Brand advocacy is an important part of today's social marketing framework. A business cannot expect to be in every place at once, and smaller organizations often don't have the advertising or lead generation budgets to quickly build up their brand profile. They depend on brand advocates to stimulate interest and awareness through positive word of mouth. There are many ways to engage with potential advocates and turn interest into vocal loyalty, and the trade show is definitely one of the most important. After all, it's the place where organizations can interact with supporters in person, a more intimate way to establish a connection than digital social interactions can offer.
Why the trade show is the perfect venue
So much marketing today is done digitally - via email blasts, social following or online attention. The effort and resources now lavished on social marketing have to come from somewhere. For many companies, it means diverting spending away from more traditional forms of marketing - including the trade show. While expanding horizons is often a good thing, too much of a focus on social can compromise an organization's effort to resonate meaningfully with customers. If its trade show presence is perfunctory - or worse, if it doesn't go at all - it loses the opportunity to interact person-to-person with potential in brand advocates.
In a world where a deluge of social media can obscure possible connections with noise, the trade show actually becomes more important as an alternative mode of engagement. Done right, a trade show presence can appeal to interested customers on a meaningful level. This is a much more effective means of establishing brand advocates who will continue to support the organization, explained Business 2 Community contributor Michael Cohn. An attendee will remember a meaningful conversation, an opinion he or she offered that the exhibitor took seriously or an exciting, interactive activity. The attendee recognizes the tangible value of the face-to-face interaction and remembers it in digital channels later on.

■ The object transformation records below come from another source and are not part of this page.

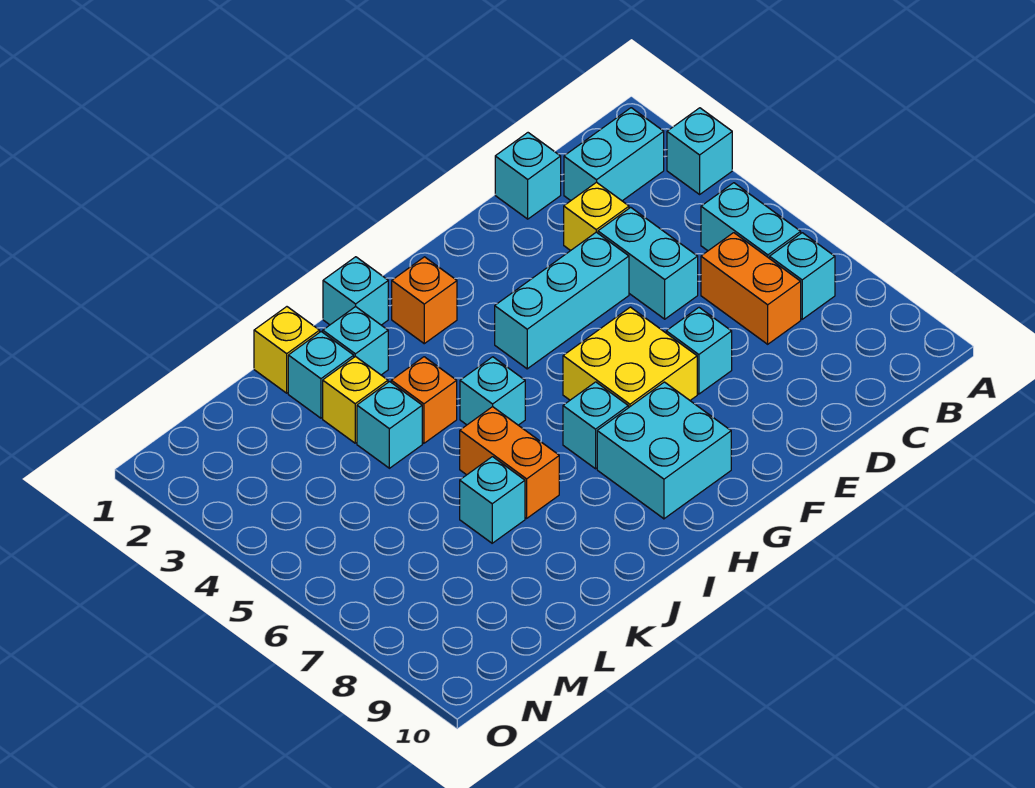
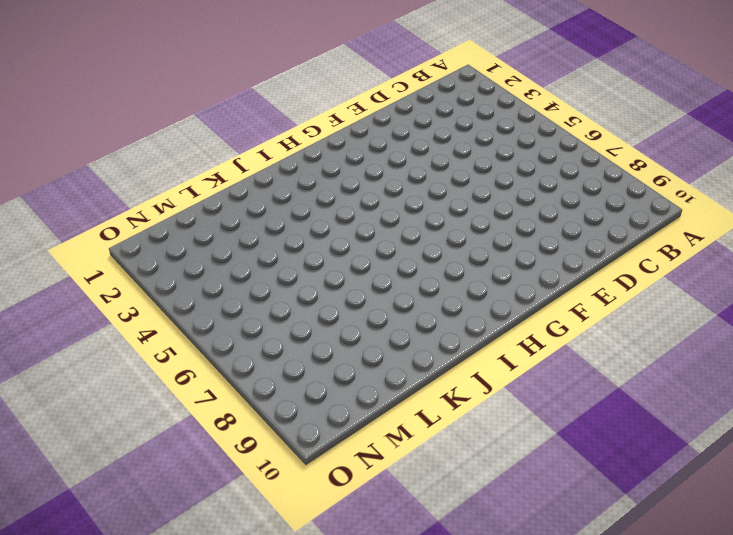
none -> cyan 1x1 brick [667,108,732,194]
none -> cyan 1x2 brick [564,108,664,201]
none -> cyan 1x2 brick [701,183,801,259]

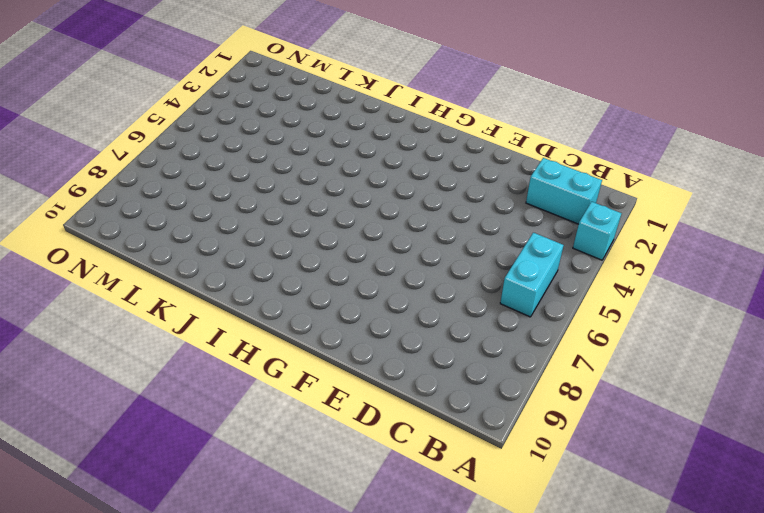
none -> cyan 1x1 brick [770,233,835,319]
none -> orange 1x2 brick [701,233,801,344]
none -> cyan 1x1 brick [495,133,561,219]

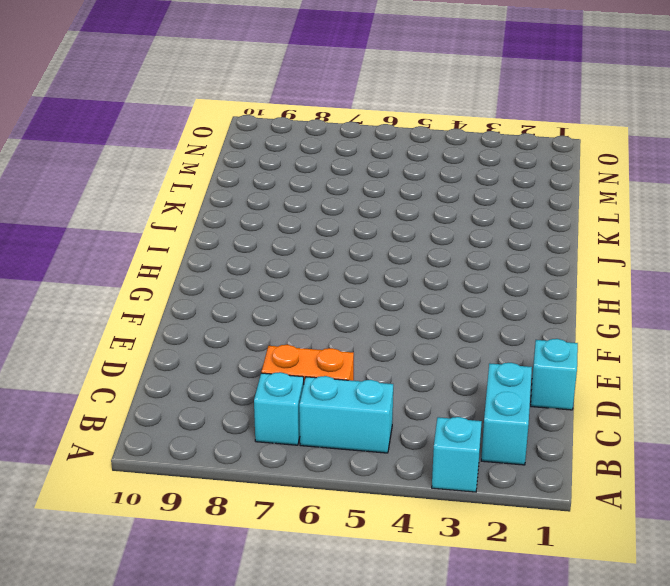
none -> yellow 1x1 brick [564,182,629,251]
none -> cyan 1x2 brick [598,207,698,319]
none -> cyan 1x3 brick [495,232,629,369]

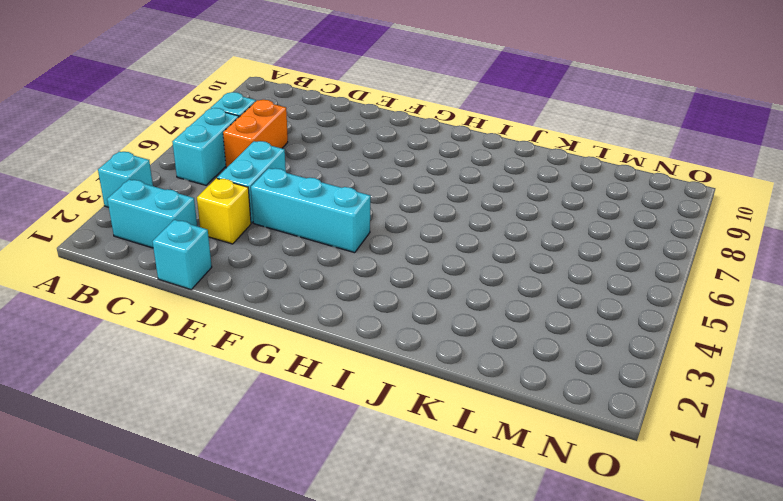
none -> cyan 1x1 brick [666,308,732,394]
none -> yellow 2x2 brick [563,307,697,408]
none -> cyan 2x2 brick [597,382,731,519]

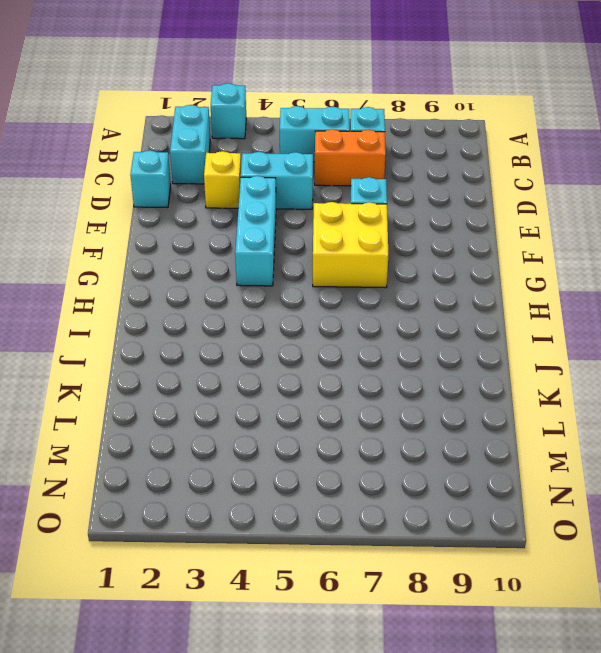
none -> cyan 2x2 brick [597,382,731,519]
none -> orange 1x1 brick [392,257,457,344]
none -> cyan 1x1 brick [563,382,628,469]

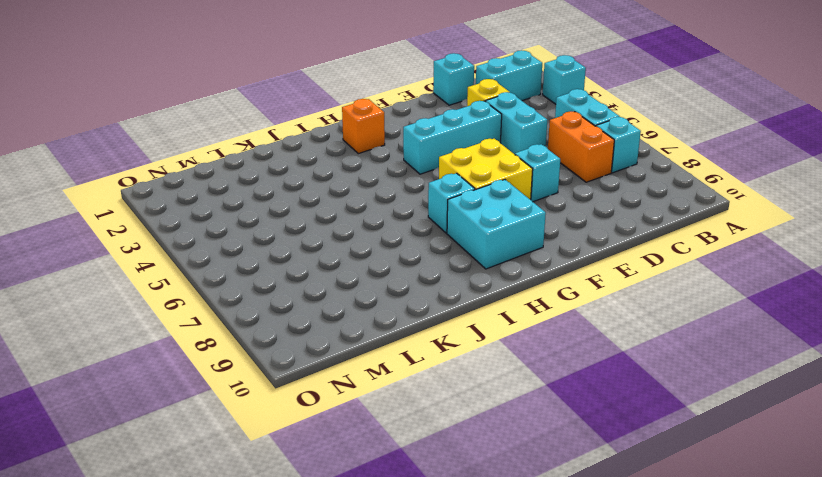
none -> cyan 1x1 brick [323,257,388,325]
none -> cyan 1x1 brick [460,357,525,425]
none -> cyan 1x1 brick [323,307,388,375]

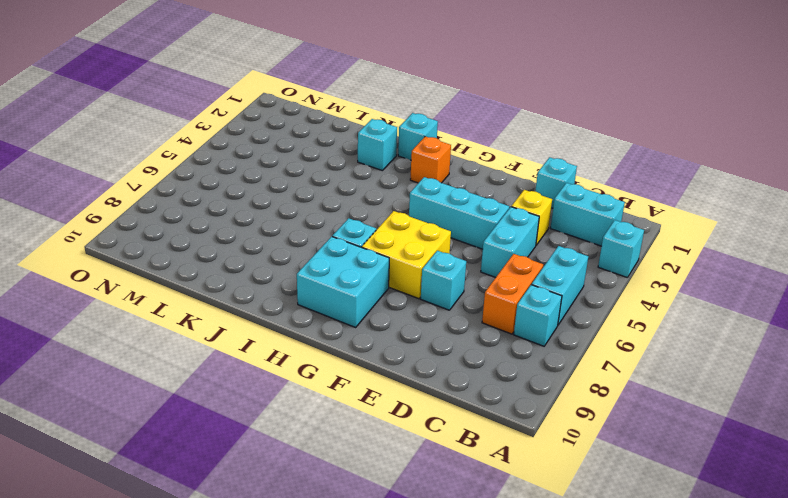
none -> cyan 1x1 brick [460,357,525,425]
none -> orange 1x1 brick [391,357,457,443]
none -> orange 1x2 brick [460,407,559,518]

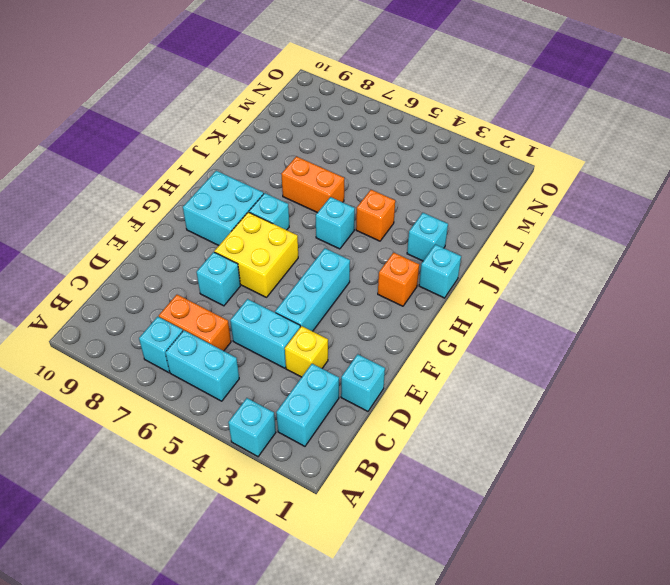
none -> yellow 1x1 brick [254,307,320,393]
none -> cyan 1x1 brick [288,332,354,418]
none -> yellow 1x1 brick [323,356,388,443]

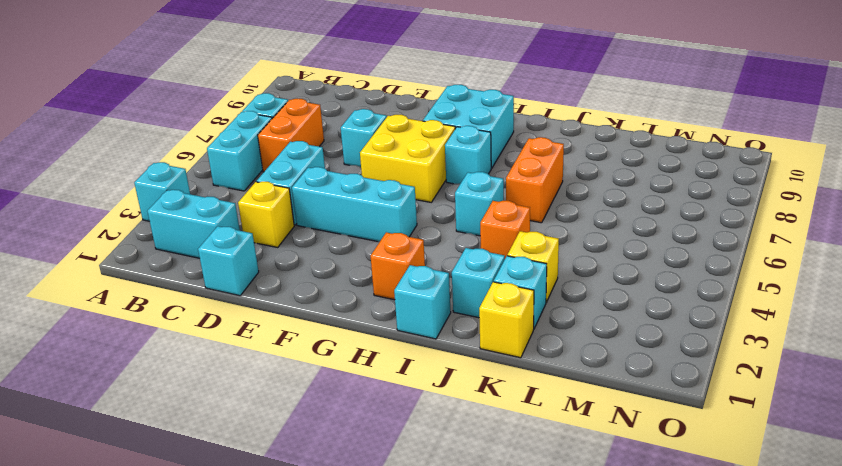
none -> cyan 1x1 brick [357,382,422,468]
none -> cyan 1x1 brick [460,457,525,543]

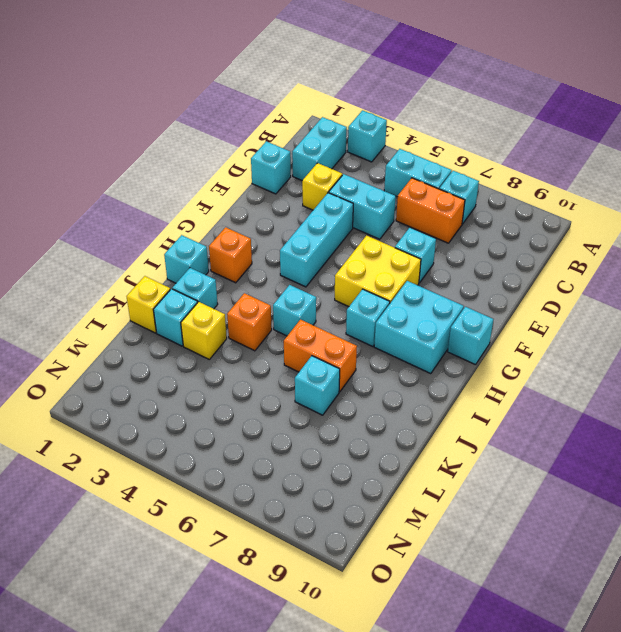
cyan 1x1 brick [448,307,493,365] -> cyan 1x1 brick moved to [357,382,422,468]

How to create brand advocates from nothing
Unless companies are headed by celebrities, virtually no new organizations have a sizeable base of built-in brand advocates. They have to be earned. Viewing the trade show as an opportunity to make connections is one thing, but actually doing it is something else entirely. Social Annex contributor Alinn Louv wrote that the approach should be open and democratic, but focused on relationship-building. Brand loyalists want to express themselves, so it makes sense to give them targeted opportunities to do it. That doesn't mean relentless email letters or providing too much information - it means offering a forum for discussion or allowing them to exercise their vote.
At a trade show, an organization could engage potential advocates with a voting game, an interactive activity or options for cool take-home items. This gives customers a real, in-person experience that they take with them when they discuss the brand in the future. Companies should follow up after the event to keep building these relationships and eventually win these advocates over.